Bowhead whale: how to live that long



by LORENZO CIOTTI

Bowhead whale: how to live that long

The Bowhead whale was one of the first victims of the whaling industry, and as a result its population decreased significantly before hunting was banned in 1966. There are currently 14,400 of this species: very few, compared to 50,000.

who lived in the same waters before it began to be hunted. The whale has always remained the only species of its genus, ever since Gray's studies in 1821. There is, however, little genetic evidence to support this division into two genera.

In fact, scientists found greater differences between the various species of Balaenoptera than between this species and right whales. Greenland whales are the only whales that spend their entire life in Arctic waters. Those widespread off Alaska spend the winter months in the southwestern parts of the Bering Sea.

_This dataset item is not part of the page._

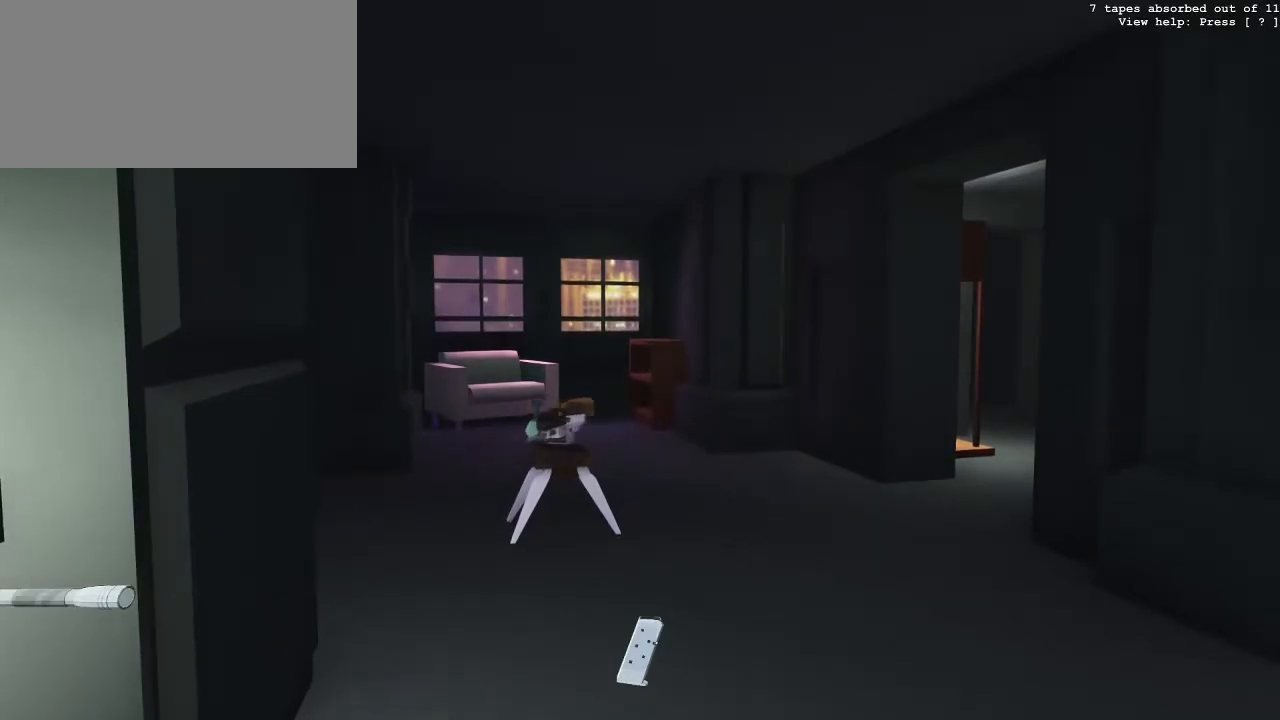
{"keys": [], "mouse": [], "events": [[100, "g", "up"]]}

In spring they migrate northwards, following the melting of the ice, up to the Chukchi Sea and to that of Beaufort, hunting zooplankton, especially copepods. They are slow swimmers and usually move alone or in small groups, consisting of a maximum of six specimens.

Although they can stay submerged for up to forty minutes, they are not believed to dive to great depths. The discovery of ancient ivory harpoon points found stuck in still living whales in 1993, 1995, 1999 and 2007 triggered further research based on the study of the structure of the whale's eye, studies that led to the confirmation that at least some specimens have reached 150-200 years of age.

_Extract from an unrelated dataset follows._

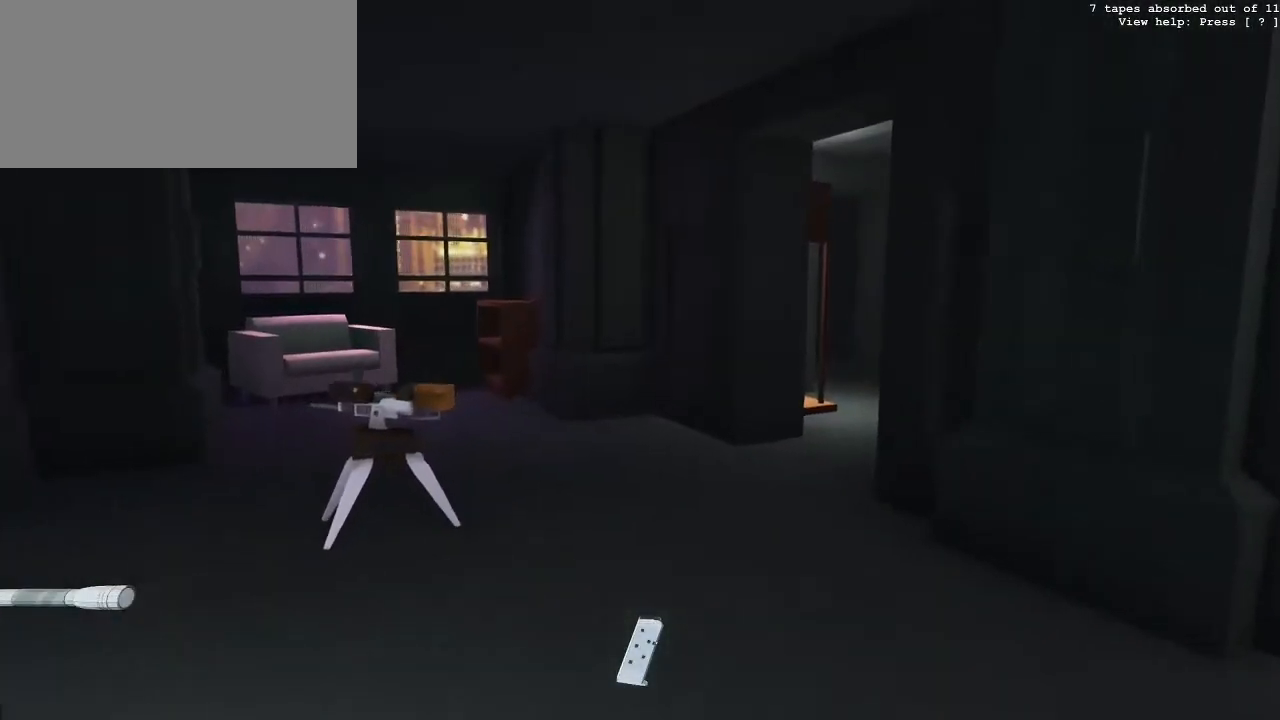
{"keys": ["d"], "mouse": [], "events": [[217, "w", "up"]]}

In May 2007, the tip of an explosive harpoon was discovered in the neck fat of a 50-ton specimen captured off the coast of Alaska. His analysis determined that it is an arrow-shaped 8.8 cm long projectile manufactured in New Bedford, Massachusetts, a major whaling center, around 1890.

The fact that this whale survived in a similar wound inflicted on her more than a century ago has led researchers to attribute her to an age between 115 and 130 years. Due to their long life expectancy, female Greenland whales are believed to go through a period of menopause. The observation of very large animals without the company of a small support this hypothesis.